Notifíquese esta resolución a las partes, con la indicación de que contra la misma cabe la interposición de recurso de casación ante la Sala Tercera del Tribunal Supremo, que deberá prepararse ante este órgano judicial en el plazo de treinta días a contar desde el día siguiente al de la notificación de esta resolución, conforme a lo previsto por los artículos 86, ss. y concordantes de la Ley Jurisdiccional , y siguiendo a tal efecto las indicaciones dadas por Acuerdo de 20 de abril de 2016 de la Sala de Gobierno del Tribunal Supremo, publicado mediante Acuerdo de 19 de mayo de 2016 del Consejo General del Poder Judicial en el BOE núm. 162, de 06-07-2016, sobre extensión máxima y otras condiciones extrínsecas de los escritos procesales referidos al recurso de casación ante la Sala Tercera del Tribunal Supremo, y, luego que gane firmeza la misma, líbrese una certificación y remítase, junto al expediente administrativo de autos, al órgano demandado, quien deberá llevarla a puro y debido efecto, sirviéndose acusar oportuno recibo.

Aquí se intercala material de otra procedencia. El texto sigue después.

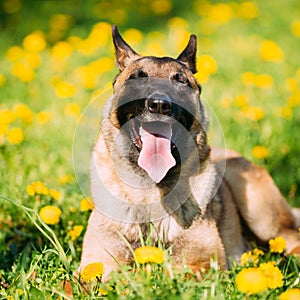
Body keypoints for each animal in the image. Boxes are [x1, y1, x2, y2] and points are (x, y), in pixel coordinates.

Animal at [79, 25, 300, 282]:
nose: (159, 105)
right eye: (138, 77)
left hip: (259, 211)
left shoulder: (202, 264)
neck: (149, 188)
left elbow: (157, 273)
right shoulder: (95, 263)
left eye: (181, 82)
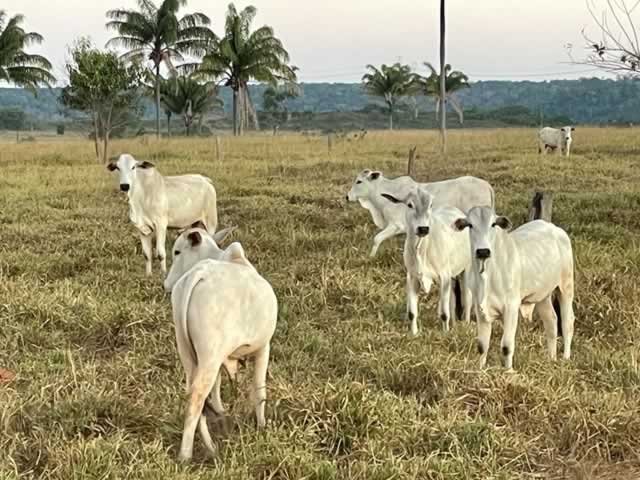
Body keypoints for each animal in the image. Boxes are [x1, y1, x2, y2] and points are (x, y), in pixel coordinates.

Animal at [164, 227, 278, 462]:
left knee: (195, 395)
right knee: (197, 397)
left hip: (190, 354)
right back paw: (185, 455)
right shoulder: (264, 347)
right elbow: (259, 390)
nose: (166, 284)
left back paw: (210, 447)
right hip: (210, 356)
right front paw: (262, 427)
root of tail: (200, 272)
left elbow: (216, 394)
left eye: (177, 251)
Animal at [346, 170, 495, 257]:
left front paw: (370, 257)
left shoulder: (396, 225)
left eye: (359, 181)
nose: (347, 197)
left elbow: (377, 238)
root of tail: (486, 185)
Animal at [381, 186, 472, 334]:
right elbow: (412, 313)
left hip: (466, 270)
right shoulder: (412, 277)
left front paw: (445, 334)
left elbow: (444, 313)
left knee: (467, 298)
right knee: (452, 299)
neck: (421, 249)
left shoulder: (444, 276)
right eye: (410, 205)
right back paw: (453, 323)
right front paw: (414, 333)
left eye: (430, 205)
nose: (423, 228)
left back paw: (466, 323)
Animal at [453, 206, 575, 370]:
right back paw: (551, 359)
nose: (483, 251)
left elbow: (506, 346)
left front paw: (508, 371)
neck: (488, 275)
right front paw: (481, 370)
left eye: (493, 224)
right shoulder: (480, 309)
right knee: (551, 322)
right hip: (543, 295)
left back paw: (566, 359)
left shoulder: (511, 307)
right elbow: (482, 345)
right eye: (470, 225)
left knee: (567, 322)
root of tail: (554, 228)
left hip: (566, 286)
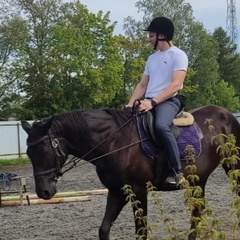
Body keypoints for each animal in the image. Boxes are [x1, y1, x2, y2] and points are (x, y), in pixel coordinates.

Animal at [21, 105, 240, 240]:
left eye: (44, 151)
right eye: (28, 153)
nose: (43, 192)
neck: (114, 142)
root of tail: (227, 115)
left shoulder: (138, 190)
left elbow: (141, 231)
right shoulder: (117, 191)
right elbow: (104, 229)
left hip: (232, 167)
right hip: (197, 180)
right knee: (197, 210)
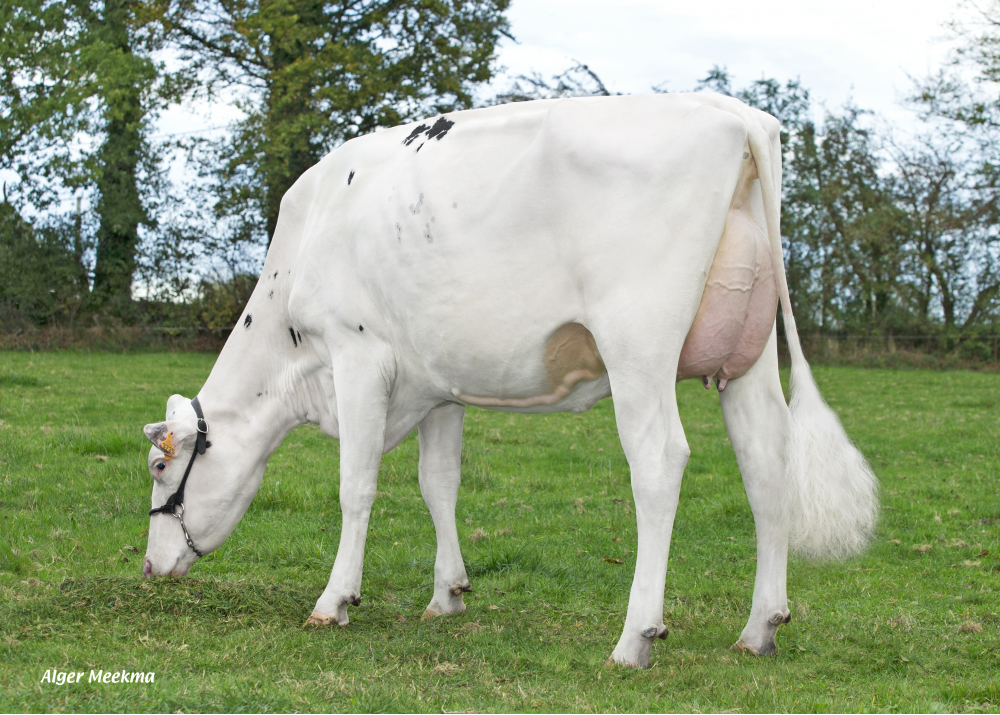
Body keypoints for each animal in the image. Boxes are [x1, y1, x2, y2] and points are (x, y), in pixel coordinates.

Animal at [141, 95, 876, 672]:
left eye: (159, 466)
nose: (150, 567)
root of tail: (734, 112)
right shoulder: (437, 383)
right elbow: (438, 484)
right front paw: (447, 594)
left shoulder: (357, 353)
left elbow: (356, 485)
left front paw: (335, 600)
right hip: (746, 356)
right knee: (765, 460)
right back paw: (760, 627)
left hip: (637, 346)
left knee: (659, 463)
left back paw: (634, 637)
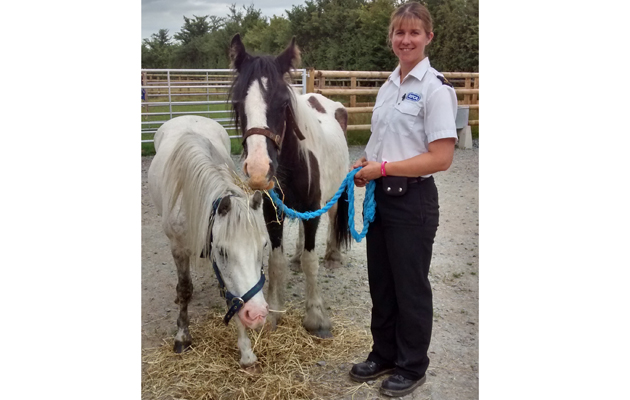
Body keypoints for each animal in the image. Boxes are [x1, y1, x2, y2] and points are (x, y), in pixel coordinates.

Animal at [149, 115, 272, 366]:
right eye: (223, 251)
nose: (257, 314)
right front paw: (182, 337)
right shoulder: (179, 249)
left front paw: (246, 352)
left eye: (264, 246)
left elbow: (233, 296)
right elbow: (184, 290)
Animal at [231, 36, 354, 340]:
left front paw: (316, 318)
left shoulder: (313, 207)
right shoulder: (272, 210)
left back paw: (332, 254)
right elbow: (276, 262)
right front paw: (274, 312)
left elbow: (312, 262)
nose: (259, 169)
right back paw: (297, 255)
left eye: (283, 102)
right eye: (238, 101)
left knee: (333, 217)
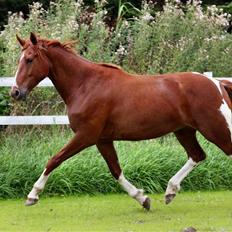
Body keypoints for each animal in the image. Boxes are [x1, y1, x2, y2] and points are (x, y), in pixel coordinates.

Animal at [11, 33, 232, 210]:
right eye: (20, 59)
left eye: (29, 59)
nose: (15, 92)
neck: (86, 84)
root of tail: (218, 83)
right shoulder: (102, 140)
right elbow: (115, 170)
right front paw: (143, 199)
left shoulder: (86, 135)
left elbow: (54, 159)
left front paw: (32, 196)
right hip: (184, 131)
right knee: (197, 155)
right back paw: (170, 191)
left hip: (215, 129)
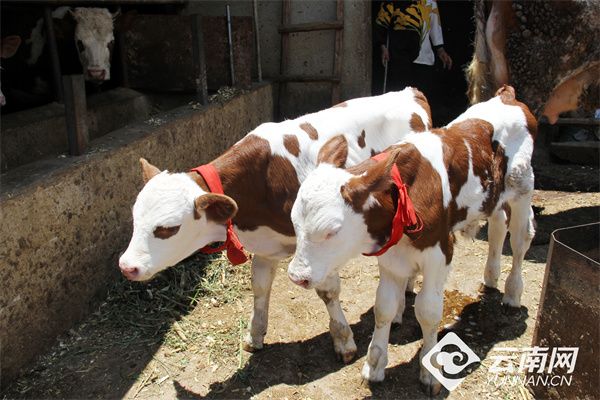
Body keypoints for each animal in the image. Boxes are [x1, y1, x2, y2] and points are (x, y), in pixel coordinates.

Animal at [288, 86, 536, 396]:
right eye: (294, 222)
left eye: (332, 231)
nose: (296, 276)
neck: (404, 194)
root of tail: (507, 96)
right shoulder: (390, 257)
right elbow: (383, 307)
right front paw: (374, 367)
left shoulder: (439, 252)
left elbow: (429, 311)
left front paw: (430, 373)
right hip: (494, 197)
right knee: (499, 226)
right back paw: (490, 278)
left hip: (523, 188)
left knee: (520, 240)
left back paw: (512, 294)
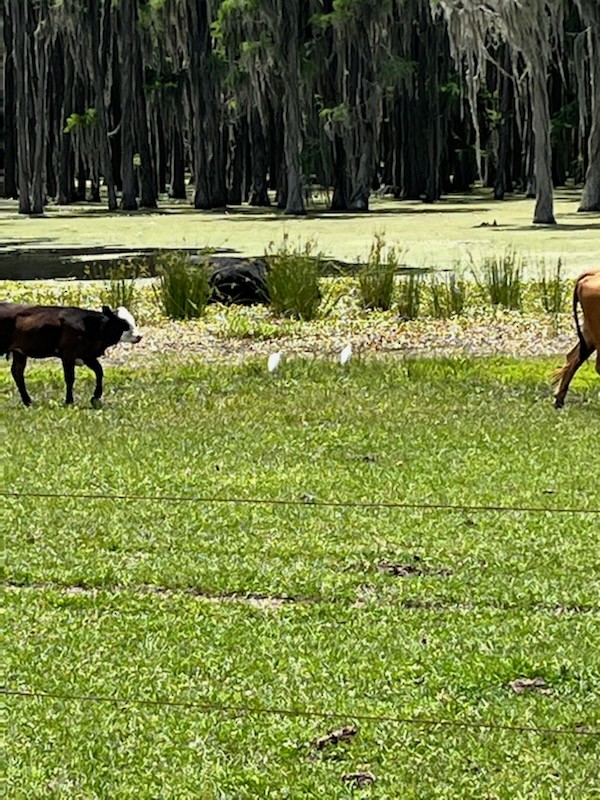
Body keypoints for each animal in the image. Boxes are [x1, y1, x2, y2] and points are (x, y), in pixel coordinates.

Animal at [1, 304, 142, 410]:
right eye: (123, 324)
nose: (139, 336)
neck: (90, 326)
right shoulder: (68, 355)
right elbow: (70, 378)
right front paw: (69, 401)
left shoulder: (87, 355)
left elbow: (99, 372)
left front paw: (95, 397)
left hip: (20, 353)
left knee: (17, 372)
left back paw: (28, 401)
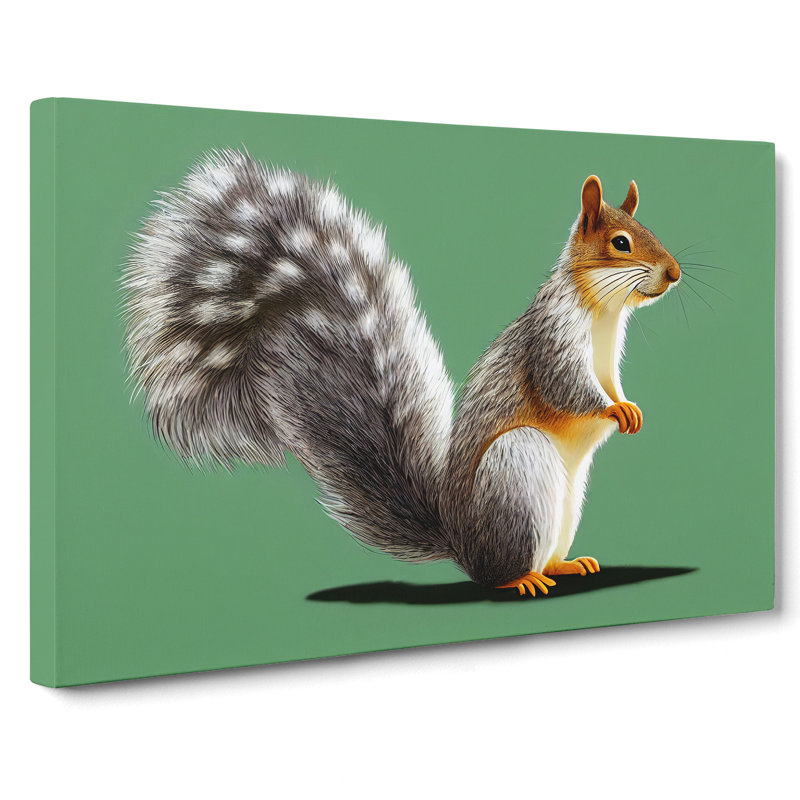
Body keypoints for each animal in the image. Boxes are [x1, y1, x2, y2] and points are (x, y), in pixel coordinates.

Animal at [123, 150, 680, 596]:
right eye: (622, 243)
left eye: (652, 231)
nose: (674, 273)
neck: (604, 311)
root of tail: (462, 542)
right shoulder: (552, 337)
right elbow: (565, 386)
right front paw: (616, 409)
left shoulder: (608, 358)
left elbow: (608, 382)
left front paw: (625, 405)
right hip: (518, 465)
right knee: (497, 572)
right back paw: (521, 578)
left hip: (569, 498)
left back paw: (564, 565)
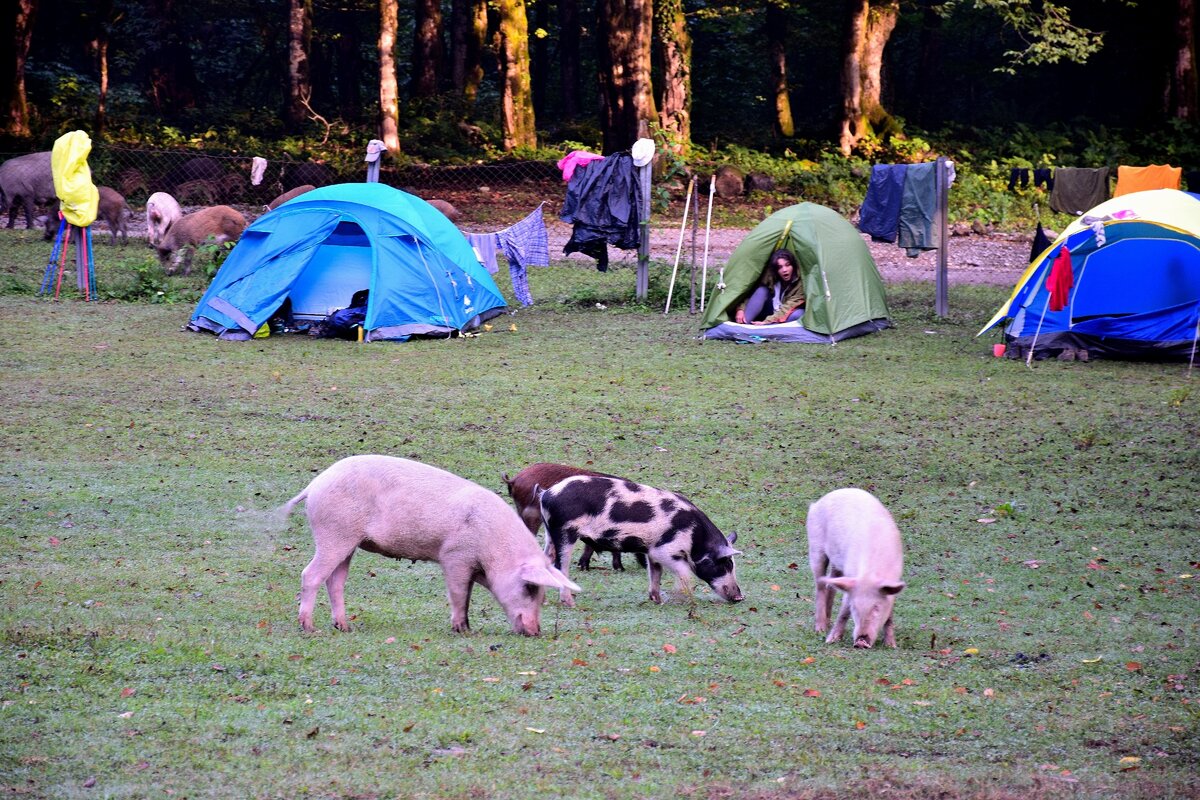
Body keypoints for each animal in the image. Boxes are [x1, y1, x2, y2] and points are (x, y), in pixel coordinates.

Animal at [282, 455, 580, 638]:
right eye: (529, 588)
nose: (535, 632)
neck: (494, 550)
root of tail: (314, 485)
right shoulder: (454, 556)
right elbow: (459, 594)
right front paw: (463, 630)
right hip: (334, 534)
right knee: (310, 574)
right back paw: (309, 628)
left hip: (347, 541)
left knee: (335, 580)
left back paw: (344, 627)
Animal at [535, 479, 739, 604]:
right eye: (724, 564)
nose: (739, 597)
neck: (694, 537)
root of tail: (546, 493)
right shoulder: (663, 549)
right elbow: (684, 572)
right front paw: (679, 599)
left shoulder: (651, 551)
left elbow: (655, 573)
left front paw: (657, 600)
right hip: (564, 532)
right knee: (560, 566)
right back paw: (570, 603)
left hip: (549, 533)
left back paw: (543, 600)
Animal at [806, 489, 907, 652]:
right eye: (854, 607)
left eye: (876, 607)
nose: (860, 642)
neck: (870, 575)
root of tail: (819, 501)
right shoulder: (852, 581)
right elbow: (843, 611)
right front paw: (831, 640)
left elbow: (890, 615)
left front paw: (891, 645)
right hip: (815, 546)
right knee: (820, 586)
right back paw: (820, 629)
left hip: (837, 564)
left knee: (831, 585)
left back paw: (827, 623)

Así por esta sentencia, de la que se llevará un testimonio literal a los autos principales, definitivamente juzgando, lo pronunciamos, mandamos y firmamos.
E/ PUBLICACIÓN .- Leída y publicada ha sido la anterior Sentencia por el magistrado ponente que en la misma se expresa, hallándose celebrando audiencia pública en el mismo día de su fecha. Doy fe.